Jean Claude Juncker hat seine «State of the Union» gegeben. Alle Gegner und Freunde der EU waren nur mit einem Satz beschäftigt. Jean Claude Juncker sagte, dass die EU in einer existenziellen Krise sei. Die Freude bei den Gegnern war gross. Sie fühlten sich bestätigt. Dieses Ding, diese EU, seine Währung der Euro und dieser freie Verkehr von Personen funktionieren nicht. Die Krise war nur eine Frage der Zeit. Die EU wird nun auseinanderfallen. Wie gut das doch tut. Endlich hat sich die vorgefasste Meinung der Besitzstandwahrer bewahrheitet. Bei den Freunden der EU herrscht dagegen Entsetzen. Wird dieser Block auseinanderfallen? Ist die europäische Einheit am Ende?

Der Rest seiner Mitteilungen wurde überhört.
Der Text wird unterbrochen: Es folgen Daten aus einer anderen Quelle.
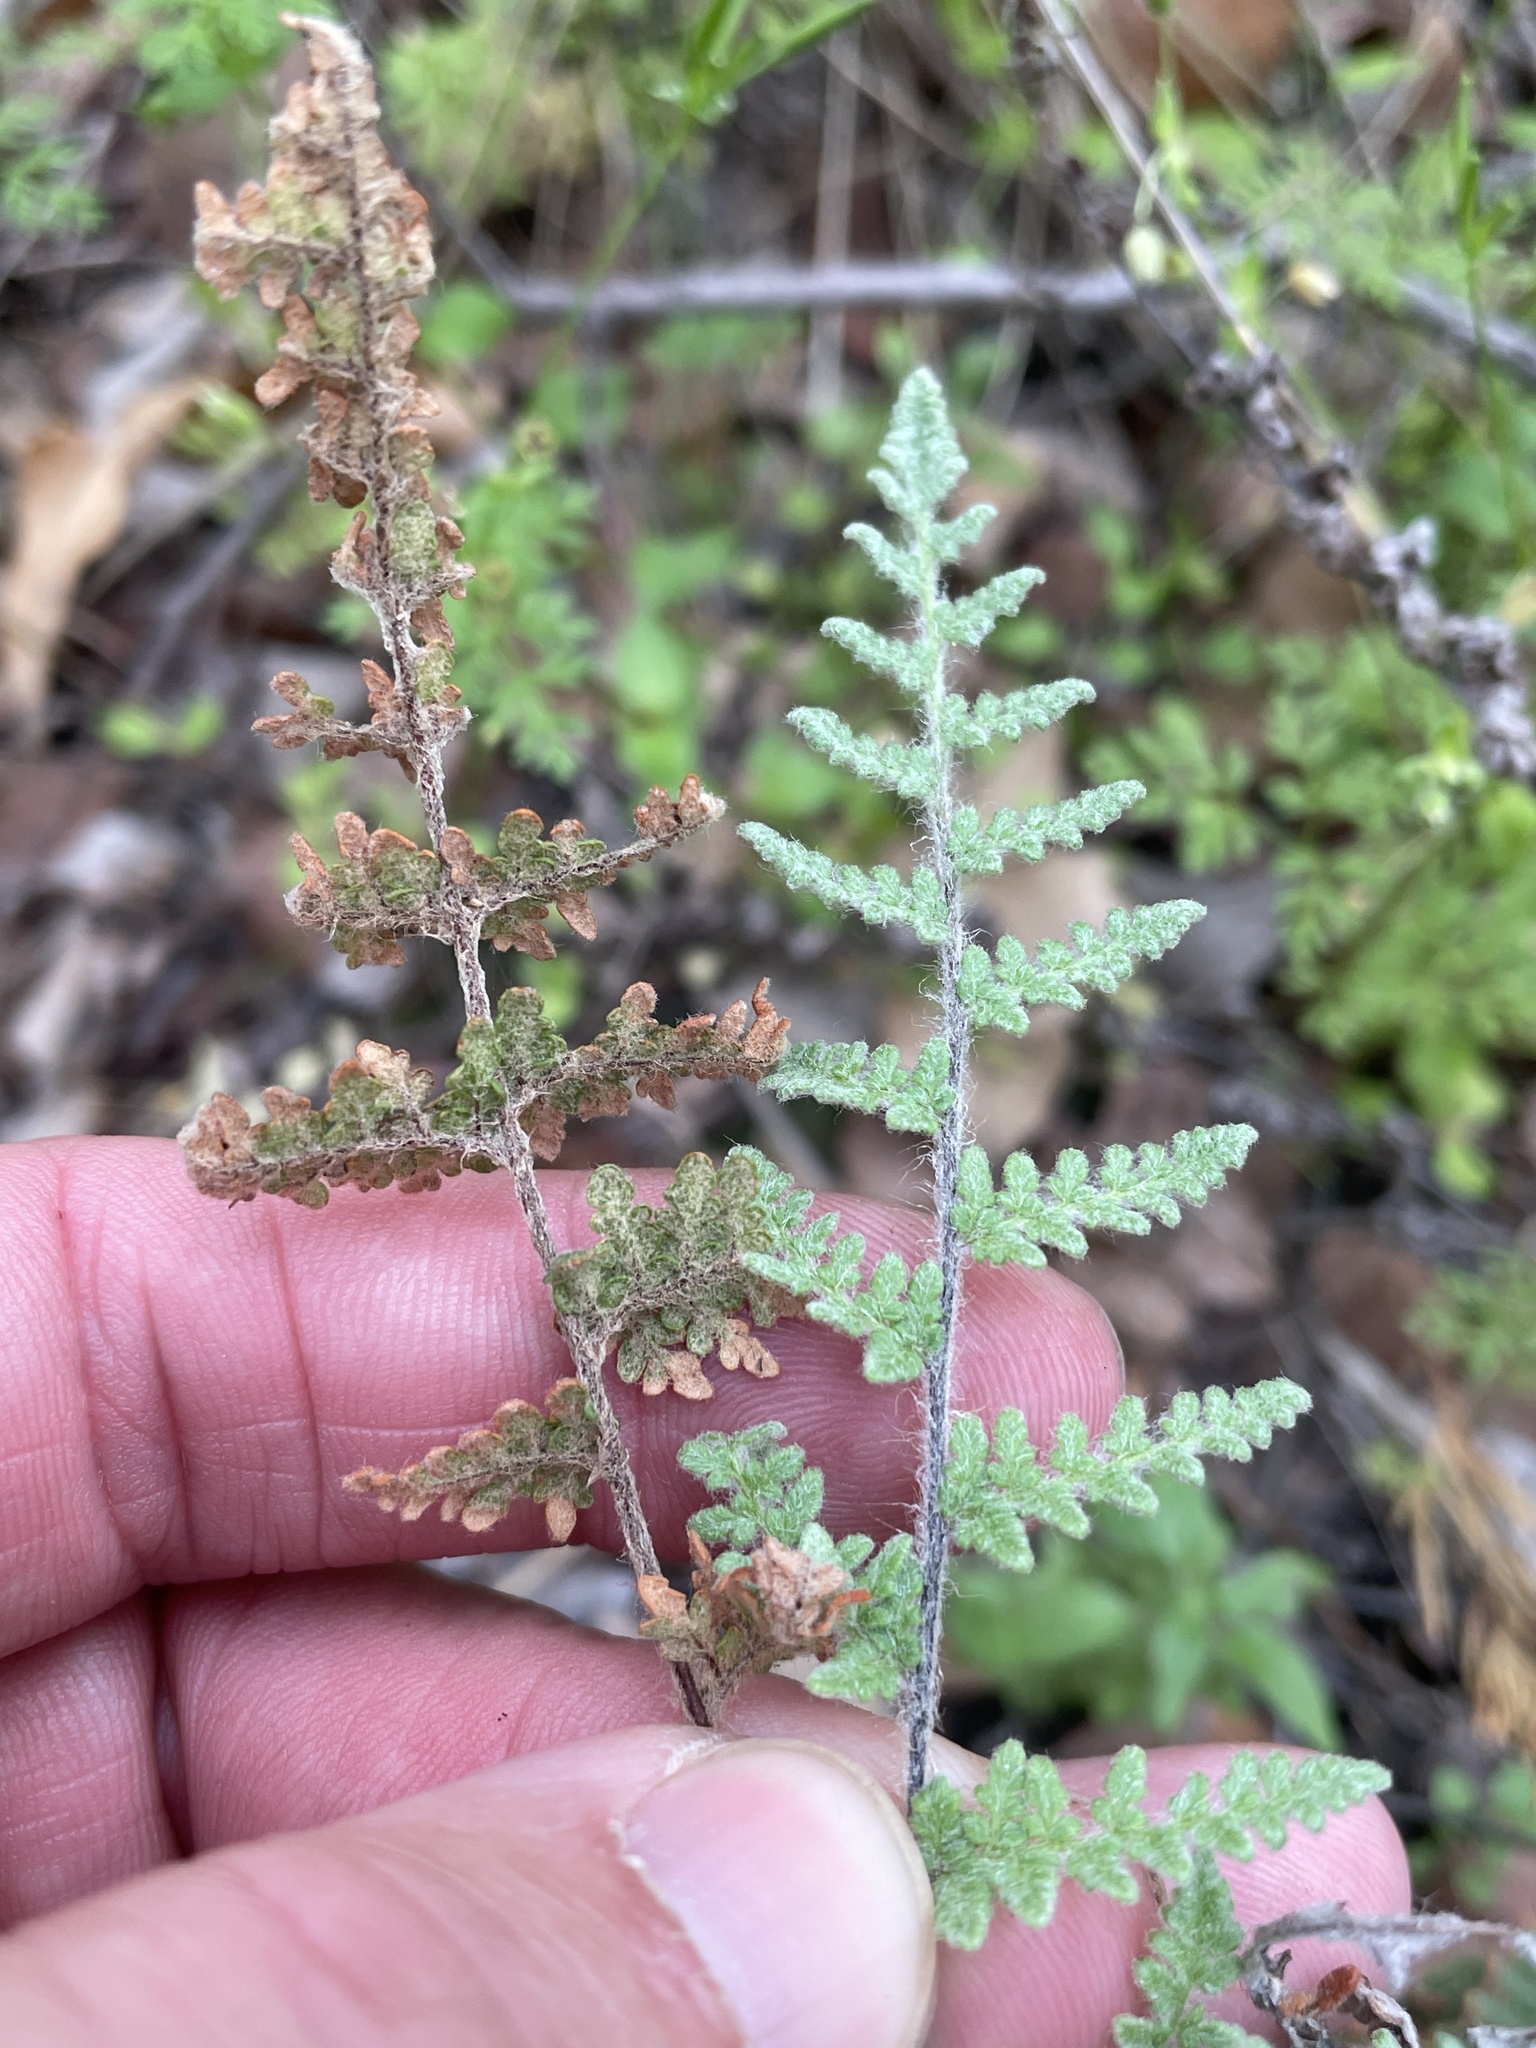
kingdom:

Was hat Juncker in Wirklichkeit gesagt? Diese Krise der EU kommt, weil wir zu wenig EU haben. Ein Zurück wird es nicht geben. Die Personenfreizügigkeit ist nicht verhandelbar. Die EU braucht eine eigene Armee, mit einer eigenen Rüstungsforschung und einem eigenen Hauptquartier. Die EU soll die Grenzwache selber übernehmen. Nicht länger sollen die Mitgliedsstaaten die Aussengrenze schützen. Die Aussenpolitik wird EU-Angelegenheit. Nachdem der Aussenhandel bereits EU-Sache ist, kommt nun die Aussenpolitik dazu. Mitgliedstaaten haben sich an gemeinsame Spielregeln zu halten. Wer dies nicht tut, dem wird das Mitbestimmungsrecht abgenommen. Das sind klare Ansagen an Ungarn und Polen.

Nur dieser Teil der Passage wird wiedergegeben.